Put briefly, CoT “buys compute by paying generality and interpretability”, and recurrent depth “buys compute efficiency by selling generality and interpretability”, a symmetric exchange. The choice is not decided by a head-to-head cost comparison, but by whether the deployment target tolerates that trade-off. This is the most practical axis when thinking about which to use.
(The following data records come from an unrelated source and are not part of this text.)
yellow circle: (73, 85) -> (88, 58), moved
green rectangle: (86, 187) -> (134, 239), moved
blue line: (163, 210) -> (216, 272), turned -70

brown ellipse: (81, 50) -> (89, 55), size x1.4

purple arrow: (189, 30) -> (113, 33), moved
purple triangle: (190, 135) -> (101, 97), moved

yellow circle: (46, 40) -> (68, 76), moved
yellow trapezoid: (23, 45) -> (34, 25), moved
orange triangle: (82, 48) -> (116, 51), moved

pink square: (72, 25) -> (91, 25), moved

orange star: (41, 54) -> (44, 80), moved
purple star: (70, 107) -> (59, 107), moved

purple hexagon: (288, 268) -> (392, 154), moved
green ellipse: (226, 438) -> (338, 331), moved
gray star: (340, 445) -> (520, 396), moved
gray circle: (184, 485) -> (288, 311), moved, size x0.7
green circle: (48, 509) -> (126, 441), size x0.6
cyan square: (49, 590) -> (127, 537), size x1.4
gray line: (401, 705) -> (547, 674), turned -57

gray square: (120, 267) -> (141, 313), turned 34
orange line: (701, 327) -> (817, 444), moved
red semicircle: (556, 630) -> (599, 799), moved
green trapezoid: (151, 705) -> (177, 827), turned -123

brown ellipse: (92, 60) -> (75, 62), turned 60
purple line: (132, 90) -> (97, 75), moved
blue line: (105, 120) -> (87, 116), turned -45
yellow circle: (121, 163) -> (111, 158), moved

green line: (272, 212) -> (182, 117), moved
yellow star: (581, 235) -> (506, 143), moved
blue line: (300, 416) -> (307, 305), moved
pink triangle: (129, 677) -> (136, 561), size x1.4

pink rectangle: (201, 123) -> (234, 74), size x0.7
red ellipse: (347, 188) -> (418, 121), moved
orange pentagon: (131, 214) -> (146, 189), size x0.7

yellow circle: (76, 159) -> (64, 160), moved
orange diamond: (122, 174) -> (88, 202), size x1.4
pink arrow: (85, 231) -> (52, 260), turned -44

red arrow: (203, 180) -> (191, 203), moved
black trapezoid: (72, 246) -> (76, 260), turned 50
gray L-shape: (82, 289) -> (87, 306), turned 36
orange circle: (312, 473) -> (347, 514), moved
On the CoT side, research on varying the inference budget per problem has begun with Chen et al.’s (Chen et al. 2024) adaptive optimization of the number of LM calls and Snell et al.’s (Snell et al. 2024) compute-optimal selection. On the recurrent depth side, the Q-head of HRM (Adaptive Computation Time, ACT) plays the same role, but a unified theory of adaptive allocation that handles the two lines together does not yet exist at the time of writing (May 2026). A framework that treats the three-axis Pareto of width x depth x token length is an important future research topic.
Chapter Summary
The points of this chapter are summarized as follows.
- Two paradigms: Sequential token scaling via CoT and recurrent depth scaling via HRM/TRM/GRAM/Geiping are two lines that differ in the medium through which test-time compute is paid (external token tape vs internal hidden tape).
- Theoretical equivalence: As means of extending depth at test time, the two can have equivalent computational power. The difference lies in the cost structure of the medium, especially in the per-step information bandwidth (\(\log_2 |\mathcal V|\) bits vs \(\mathbb R^d\)).
- Empirical trade-off: CoT gains generality, interpretability, and verifier integration, but collapses bandwidth to vocabulary size; recurrent depth preserves bandwidth, but loses generality, interpretability, and verifier integration.
- Position of HRM/TRM/GRAM: Nominally (B), but the outer refinement of HRM and the parallel trajectories of GRAM can be read as structures that translate Best-of-K / SC on the CoT side into the latent space. The “depth x width” axis is a design dimension shared by both paradigms.
- Coconut as a bridge: Coconut (Hao et al. 2025) is the first line that, by passing the hidden state directly to the next step without softmax, enables continuous interpolation between CoT and recurrent depth. It sits at the center of the design space that integrates the two.
- Use cases: The choice of paradigm should be based not on cost superiority but on whether the deployment target requires interpretability and generality, or efficiency and low latency. A unified framework including adaptive allocation is a future research topic.